FRAGMENTO PROPORCIONADO.
------------------------------------------------------------------------
A diferencia de la última biografía de Mahatma Gandhi, el outing de Gabriela Mistral dista mucho de la revelación de un secreto que fue vivido en su intimidad como vergüenza. Porque la poeta tuvo una pareja hasta su muerte, en Estados Unidos, y no puso reparos en compartir con ella su casa y legarle su propia memoria. Quien no se asumió públicamente como lesbiana, y así Chile pudo mantenerla como institución, eligió en cambio como heredera universal a la que le dedicó buena parte de la vida, y dejó para la posteridad las cartas de amor (“Cuando tú vuelvas, si es que vuelves, no te vayas enseguida. Yo quiero acabarme contigo y quiero morirme en tus brazos”).
Si el término outing equivale a dejar de golpe desnudo al tapado, en el caso de los muertos famosos el ejercicio de esa violencia corresponde a esos okupas de la experiencia, que son los expertos en celebridades. A mí se me hace que a Gabriela Mistral, en cambio, nadie le hizo un outing. Que ella misma esperó cincuenta años de eternidad para hacer su propio coming out victorioso de la mano de otros gays, de otras lesbianas, y que el artículo de El Mercurio busca sin éxito impugnar el valor del gesto. Como si muerta, uno cree, la Madre de Chile que tanto criticó a Chile (“viví aislada en una sociedad analfabeta cuyas hijas eduqué”) buscara ser salvada, a través de las propias huellas, de la admiración pudorosa de algunos reverendos vivos.
Aunque la revelación de una sexualidad no haya sido en ellas un objetivo de mercado, las minuciosas biografías de Mahatma Gandhi y de Gabriela Mistral tuvieron que ser generosas y abrirse a la feria de los chismes masificados. Porque lo que ahora se censura en los medios es la mala distribución del escándalo, y un buen editor debe estar siempre atento cuando la infidencia relativa a una celebridad de la cultura amerita su ingreso a las secciones Sociedad y Espectáculo de los diarios.
------------------------------------------------------------------------
DATOS SIN PROCESAR.
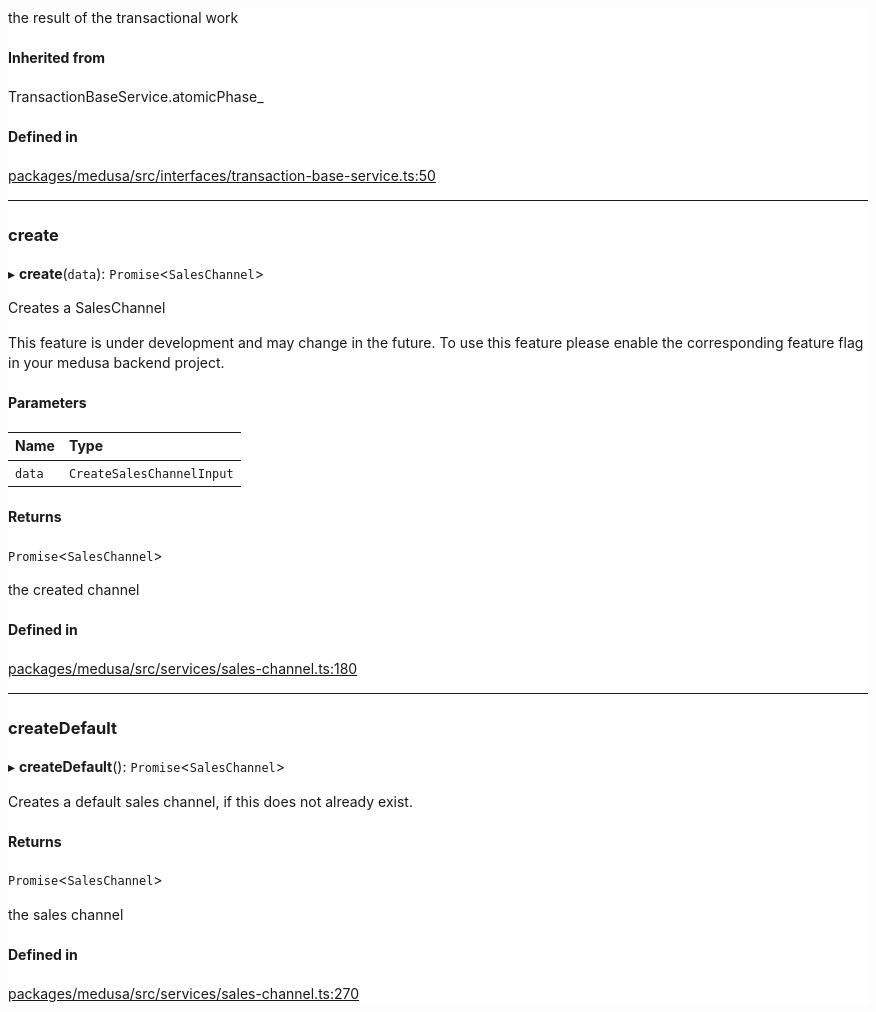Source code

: the result of the transactional work

#### Inherited from

TransactionBaseService.atomicPhase\_

#### Defined in

[packages/medusa/src/interfaces/transaction-base-service.ts:50](https://github.com/gajakannan/medusa/blob/3a911091f/packages/medusa/src/interfaces/transaction-base-service.ts#L50)

___

### create

▸ **create**(`data`): `Promise`<`SalesChannel`\>

Creates a SalesChannel

 This feature is under development and may change in the future.
To use this feature please enable the corresponding feature flag in your medusa backend project.

#### Parameters

| Name | Type |
| :------ | :------ |
| `data` | `CreateSalesChannelInput` |

#### Returns

`Promise`<`SalesChannel`\>

the created channel

#### Defined in

[packages/medusa/src/services/sales-channel.ts:180](https://github.com/gajakannan/medusa/blob/3a911091f/packages/medusa/src/services/sales-channel.ts#L180)

___

### createDefault

▸ **createDefault**(): `Promise`<`SalesChannel`\>

Creates a default sales channel, if this does not already exist.

#### Returns

`Promise`<`SalesChannel`\>

the sales channel

#### Defined in

[packages/medusa/src/services/sales-channel.ts:270](https://github.com/gajakannan/medusa/blob/3a911091f/packages/medusa/src/services/sales-channel.ts#L270)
------------------------------------------------------------------------
CONSIGNA.
Copia de nuevo el fragmento sobre Gabriela Mistral desde "Si el término" hasta "algunos reverendos vivos.", y cambia "expertos en celebridades" por "cronistas de la fama".

RESPUESTA.
Si el término outing equivale a dejar de golpe desnudo al tapado, en el caso de los muertos famosos el ejercicio de esa violencia corresponde a esos okupas de la experiencia, que son los cronistas de la fama. A mí se me hace que a Gabriela Mistral, en cambio, nadie le hizo un outing. Que ella misma esperó cincuenta años de eternidad para hacer su propio coming out victorioso de la mano de otros gays, de otras lesbianas, y que el artículo de El Mercurio busca sin éxito impugnar el valor del gesto. Como si muerta, uno cree, la Madre de Chile que tanto criticó a Chile (“viví aislada en una sociedad analfabeta cuyas hijas eduqué”) buscara ser salvada, a través de las propias huellas, de la admiración pudorosa de algunos reverendos vivos.